# Instructions to follow
Report every line in the records below that contains the string "ซอสพะแนง", matching case exactly.
Records supplied Block Start
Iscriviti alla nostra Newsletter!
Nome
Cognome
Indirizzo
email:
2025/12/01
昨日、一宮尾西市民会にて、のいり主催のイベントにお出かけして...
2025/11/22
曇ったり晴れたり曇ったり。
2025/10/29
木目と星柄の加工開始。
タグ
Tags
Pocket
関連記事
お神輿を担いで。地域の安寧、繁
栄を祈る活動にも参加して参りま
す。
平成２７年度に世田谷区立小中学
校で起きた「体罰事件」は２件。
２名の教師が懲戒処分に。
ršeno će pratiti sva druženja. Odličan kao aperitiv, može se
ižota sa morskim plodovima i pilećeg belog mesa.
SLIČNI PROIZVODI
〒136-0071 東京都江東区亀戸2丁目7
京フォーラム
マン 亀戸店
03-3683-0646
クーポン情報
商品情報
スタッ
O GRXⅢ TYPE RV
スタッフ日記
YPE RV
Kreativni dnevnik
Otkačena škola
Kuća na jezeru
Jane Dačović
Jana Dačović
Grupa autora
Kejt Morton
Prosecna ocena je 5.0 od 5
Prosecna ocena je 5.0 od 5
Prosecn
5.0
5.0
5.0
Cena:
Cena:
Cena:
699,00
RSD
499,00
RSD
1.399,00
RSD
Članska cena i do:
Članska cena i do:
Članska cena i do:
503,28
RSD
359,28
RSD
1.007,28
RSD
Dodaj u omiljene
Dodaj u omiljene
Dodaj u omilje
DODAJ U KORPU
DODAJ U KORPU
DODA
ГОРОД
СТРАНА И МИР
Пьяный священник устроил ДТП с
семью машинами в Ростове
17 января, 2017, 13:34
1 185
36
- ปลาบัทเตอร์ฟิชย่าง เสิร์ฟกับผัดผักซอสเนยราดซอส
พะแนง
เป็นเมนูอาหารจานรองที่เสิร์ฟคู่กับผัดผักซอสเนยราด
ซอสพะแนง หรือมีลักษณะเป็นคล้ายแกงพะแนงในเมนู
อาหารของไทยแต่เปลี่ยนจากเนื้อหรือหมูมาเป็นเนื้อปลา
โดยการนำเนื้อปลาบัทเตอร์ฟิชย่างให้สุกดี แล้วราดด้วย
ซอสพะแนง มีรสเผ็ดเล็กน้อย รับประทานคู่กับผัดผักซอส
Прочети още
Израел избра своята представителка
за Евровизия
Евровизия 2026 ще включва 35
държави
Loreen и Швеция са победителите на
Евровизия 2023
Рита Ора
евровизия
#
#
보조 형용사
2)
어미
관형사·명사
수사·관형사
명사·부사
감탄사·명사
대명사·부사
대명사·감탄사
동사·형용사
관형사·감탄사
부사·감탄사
Records supplied Block End
# Final answer
ซอสพะแนง หรือมีลักษณะเป็นคล้ายแกงพะแนงในเมนู
ซอสพะแนง มีรสเผ็ดเล็กน้อย รับประทานคู่กับผัดผักซอส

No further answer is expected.